*** Text for analysis Section Begins ***

Mass Regulators Seek ID Vendor In Effort To Ditch Cannabis Badge Cascade

The CCC is finally shopping for solutions to replace the burdensome and costly multi-badge system straining patience, necks, and pockets


Anybody who has ever walked into a licensed Massachusetts cannabis dispensary has likely noticed how some of the workers have more badges slung around their necks than a drummer for three different bands on the Warped Tour.

And it’s even sillier inside some of the grows and manufacturing facilities. Employees who move fluidly through vertically integrated operations look like Mr. T adorned with goofy laminates instead of gold ropes. I once met a CIO in central Mass who puts 2 Chainz to shame with eight lanyards.

According to the Massachusetts Cannabis Control Commission, every individual who is approved to work for an agency licensee has a “unique industry identification number” for “each licensed establishment at which they are employed.” But for each establishment, an individual may need a cascade of badges—separate laminates for entering different sections, buildings, and locations of a workplace.

As such, cannabis business owners and their employees alike have long requested reforms to a system that requires employees of businesses with multiple licenses to obtain several costly registrations every year. And according to a request for information (RFI) that the CCC issued last week for a vendor to provide “digital agent badges and medical patient identification,” it looks like the commission is finally taking hard action.

Shopping for a digital ID maker

Per the bid solicitation, the CCC “currently has over 80,000 certified patient[s] and caregivers and over 25,000 medical and adult use agents that each currently receive a printed identification badge printed either annually or every 3 years for agents.”

Put in other terms, it’s a huge pain in the ass to work in the industry—for about a million other reasons too, but badging is a major strain.

The RFI specifies: “The Commission seeks information from qualified, experienced vendors that could provide digital identification cards (dIDs) for various use cases supporting the Commission mission and regulations. The Commission is seeking opportunities to reduce costs related to card production and mailing, improve operational efficiency, as well as reduce [the] environmental impact of the plastic physical cards.”

*** Text for analysis Section Ends ***
*** Recorded information Section Begins ***

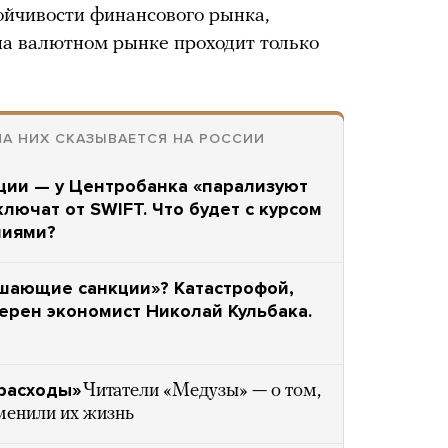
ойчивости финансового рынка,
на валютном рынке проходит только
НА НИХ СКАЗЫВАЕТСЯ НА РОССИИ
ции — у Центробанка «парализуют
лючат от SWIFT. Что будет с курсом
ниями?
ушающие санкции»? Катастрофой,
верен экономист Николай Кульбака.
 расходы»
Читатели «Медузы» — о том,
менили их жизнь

*** Recorded information Section Ends ***
*** Recorded information Section Begins ***

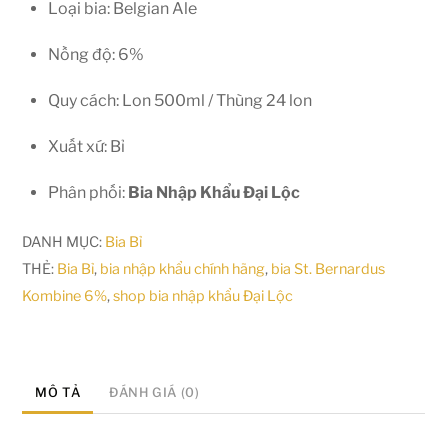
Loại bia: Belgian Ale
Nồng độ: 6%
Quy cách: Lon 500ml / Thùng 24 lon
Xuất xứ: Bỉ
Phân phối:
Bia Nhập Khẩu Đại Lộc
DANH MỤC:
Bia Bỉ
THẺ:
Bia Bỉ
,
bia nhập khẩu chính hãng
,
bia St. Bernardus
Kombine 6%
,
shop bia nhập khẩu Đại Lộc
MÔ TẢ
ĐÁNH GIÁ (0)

*** Recorded information Section Ends ***
*** Recorded information Section Begins ***

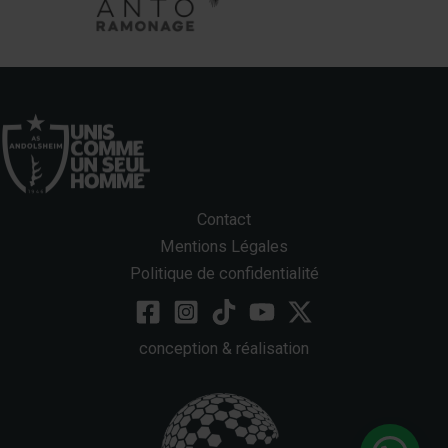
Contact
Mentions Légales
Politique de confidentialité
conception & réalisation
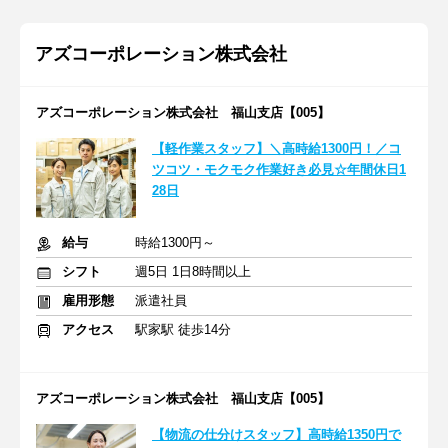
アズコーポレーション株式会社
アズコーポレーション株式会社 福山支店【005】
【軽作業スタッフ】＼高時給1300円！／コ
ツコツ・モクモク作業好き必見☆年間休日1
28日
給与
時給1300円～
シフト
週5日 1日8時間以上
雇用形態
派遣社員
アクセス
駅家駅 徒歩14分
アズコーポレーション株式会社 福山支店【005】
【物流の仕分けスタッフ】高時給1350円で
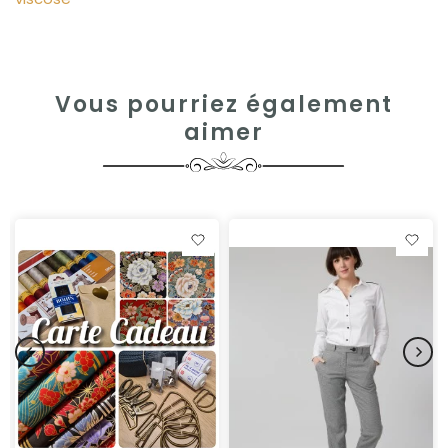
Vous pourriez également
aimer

*** Recorded information Section Ends ***

To do:
1 – In the article on the Massachusetts cannabis badge system, list every goal that the Commission's RFI says it is seeking.
2 – Write out the part of the article on the Massachusetts cannabis badge system from "As such, cannabis" up to and including "a major strain.", swapping "registrations" for "permits".
The rows stand apart from the article and are separate material.

Results for each task:
1 –
- Reduce costs related to card production and mailing
- Improve operational efficiency
- Reduce the environmental impact of the plastic physical cards

2 –
As such, cannabis business owners and their employees alike have long requested reforms to a system that requires employees of businesses with multiple licenses to obtain several costly permits every year. And according to a request for information (RFI) that the CCC issued last week for a vendor to provide “digital agent badges and medical patient identification,” it looks like the commission is finally taking hard action.

Shopping for a digital ID maker

Per the bid solicitation, the CCC “currently has over 80,000 certified patient[s] and caregivers and over 25,000 medical and adult use agents that each currently receive a printed identification badge printed either annually or every 3 years for agents.”

Put in other terms, it’s a huge pain in the ass to work in the industry—for about a million other reasons too, but badging is a major strain.